--- TASK TO CARRY OUT ---
Copy out the text of the lines below word for word, without the pictures.

--- EXERCISE MATERIAL ---
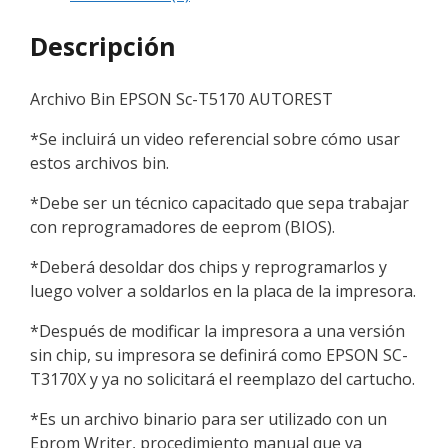
Descripción
Archivo Bin EPSON Sc-T5170 AUTOREST
*Se incluirá un video referencial sobre cómo usar
estos archivos bin.
*Debe ser un técnico capacitado que sepa trabajar
con reprogramadores de eeprom (BIOS).
*Deberá desoldar dos chips y reprogramarlos y
luego volver a soldarlos en la placa de la impresora.
*Después de modificar la impresora a una versión
sin chip, su impresora se definirá como EPSON SC-
T3170X y ya no solicitará el reemplazo del cartucho.
*Es un archivo binario para ser utilizado con un
Eprom Writer, procedimiento manual que va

--- SOLUTION TO THIS EXERCISE ---
Descripción
Archivo Bin EPSON Sc-T5170 AUTOREST
*Se incluirá un video referencial sobre cómo usar
estos archivos bin.
*Debe ser un técnico capacitado que sepa trabajar
con reprogramadores de eeprom (BIOS).
*Deberá desoldar dos chips y reprogramarlos y
luego volver a soldarlos en la placa de la impresora.
*Después de modificar la impresora a una versión
sin chip, su impresora se definirá como EPSON SC-
T3170X y ya no solicitará el reemplazo del cartucho.
*Es un archivo binario para ser utilizado con un
Eprom Writer, procedimiento manual que va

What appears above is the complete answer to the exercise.